Paw'D is a massively multi-player online roleplaying game, but if you read the Features page, you probably knew that already!

It is written in Flash, letting you play the game right from within your browser, without having to install anything else - except the Adobe Flash Player of course. It is compatible with Adobe AIR, and so can be made into apps for Android or iOS if needed. It has been inspired by many games that I played before and love, in particular Gravity's Ragnarok Online, Square Enix's Final Fantasy XIV, and Blizzard's World of Warcraft. For drawing I use a Wacom tablet and openCanvas 3.

The boss fights, quests and battlegrounds are all implemented with an event-based scripting language.
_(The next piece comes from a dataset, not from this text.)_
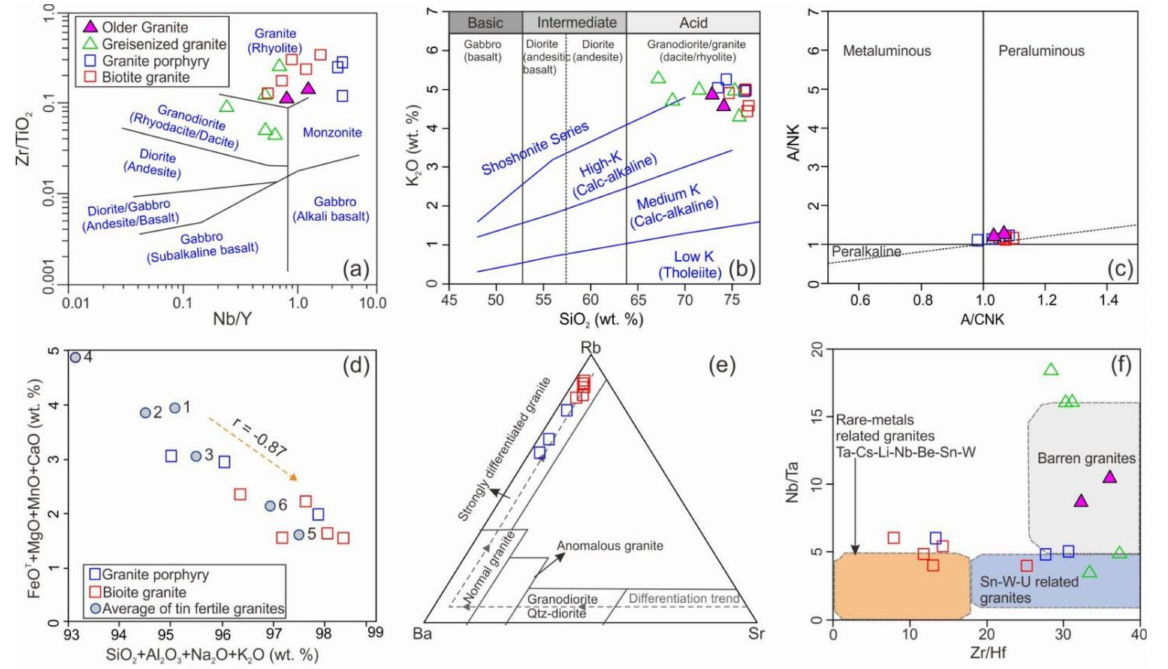
Figure 7. Classification and discrimination diagrams for Older Granite, greisenized granite, and Younger Granite (including granite porphyry and biotite granite) from the Gindi Akwati deposit. ( a ) Zr/TiO 2 vs. Nb/Y diagram following the classification of Vry et al. [20], as modified from the classification diagram for volcanic rocks of Winchester and Floyd [21]; ( b ) SiO 2 vs. K 2 O binary plot that covered dispersion from potassic alteration following the classification of Vry et al. [20], as modified from classification diagram of Peccerillo and Taylor [32]; ( c ) ASI vs. A/NK diagram (after [33]); ( d ) Binary variations between acidic (SiO 2 + Al 2 O 3 + Na 2 O + K 2 O) and mafic (FeO T + MgO + MnO + CaO) constituents of tin fertile granitic rocks (after [24]). Orange dashed arrow represents the trend of correlation of major elements. The r value shows the correlation coefficient. 1 = Malaysia, 2 = Cornwall, 3 = Tasmania, 4 = Bushveld, 5 = Alaska, 6 = Nigeria; ( e ) Diagram of Rb-Ba-Sr (after [25]) which shows the granite porphyry and biotite granite are strongly differentiated; ( f ) Diagram of Nb/Ta vs. Zr/Hf (after [34]). The Older Granite and greisenized granite mainly plot in the area of barren granites, whereas granite porphyry and biotite granite mainly plot in the area of rare-metals-related granites (Ta-Cs-Li-Nb-Be-Sn-W) and Sn-W-U related granites.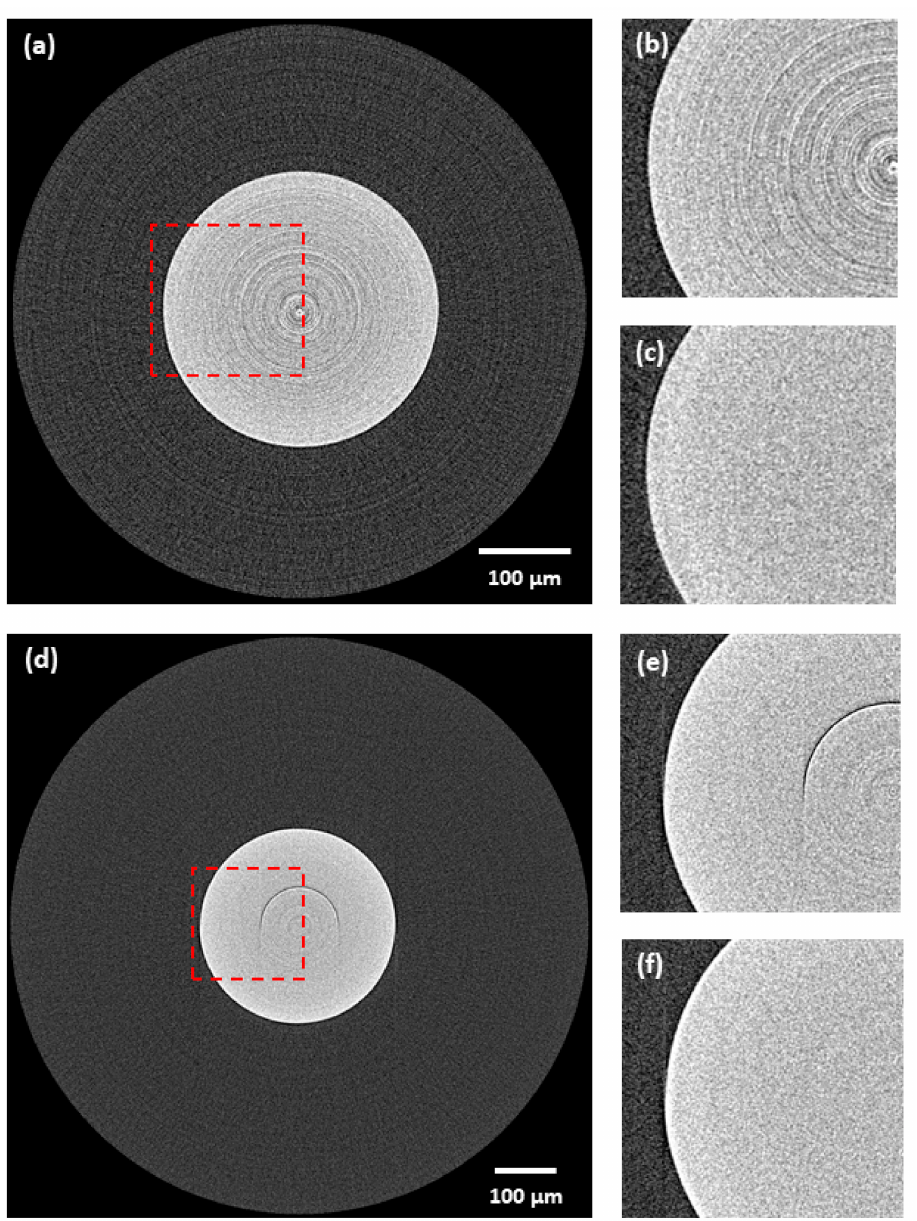
Figure 12. Demonstration of robustness of the proposed method to the used detection system—real CT data of ruby ball: ( a ) original tomogram (scientific complementary metal-oxide-semiconductor (sCMOS), without any correction)—red labelled area marks the central area visualized in following images; ( b ) detail (sCMOS)—original; ( c ) detail (sCMOS)—corrected by proposed method; ( d ) original tomogram (CCD, without any correction)—red labelled area marks the central area visualized in following images; ( e ) detail (CCD)—original; ( f ) detail (CCD)—corrected by proposed method. For visualization, the same contrast setting was used for all the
Mostly event-driven, because it lets you set very tight and precise constraints if necessary (that bridge in the monastery will collapse exactly when your time is up), but mostly it works with waypoints and area triggers (so the character you escort could get attacked unexpectedly by a monster that I didn't anticipate, and the script will just continue when it the escortee returns to its previous route - or reset, if you let it die XD).

The scripts are running on an authoritative server written in C, which supports all features you would expect from a modern MMO - from instances, over battleground queues with automated team matching, to social features such as groups, guilds, guild banks, alliances, guild battles and much, much more. There are no cheap tricks: an invisible or stealthed character is not simply hidden by the client, but the server stops sending updates to other characters that cannot see it. The team matching isn't just a FIFO queue, but actually tries to be smart about it, tracking past and recent performance in the various battlegrounds, and team composition before deciding on a group. I have time implementing Paw'D, so I do my best to do it properly.

Since content is offloaded into scripts and database, you can pretty much see it as a generic MMO server. If you are not into my art style, or think robots and tanks would be more appropriate, it is easy to grab a pen, or your favourite rigging tool, and replace the graphics, NPCs, game mechanics, characters and object resources with something of your liking - aside from the artistic work you have for creating and animating all the objects you want to use.

About myself - I am was a computer science student, so I am 'fluent' with the various languages you might run across, from C(++) over C# and Java, to Prolog, JavaScript (and the various frameworks), PHP and Perl, with some Assembly sprinkled on top. Same goes for other techniques and tools, I have worked with many of the common operating systems, from Windows, over the various Linux flavours (which I also maintain servers of), to MacOS. I've implemented with Oracle, SAP, Lotus and other tools you might not readily see around. You can particularly interest me with network and game-releated discussions, even if it plunges deep deep into theory, game economics, abstracting big pictures and algorithms, but it's certainly not limited to that. I speak English, German and Italian, all of these fluently, and have basic command of Slovenian, in that I can understand what you want, but have to respond in another language. I like programming, and if I'm not drawing or researching for uni, you'll find me bicycling or playing the piano.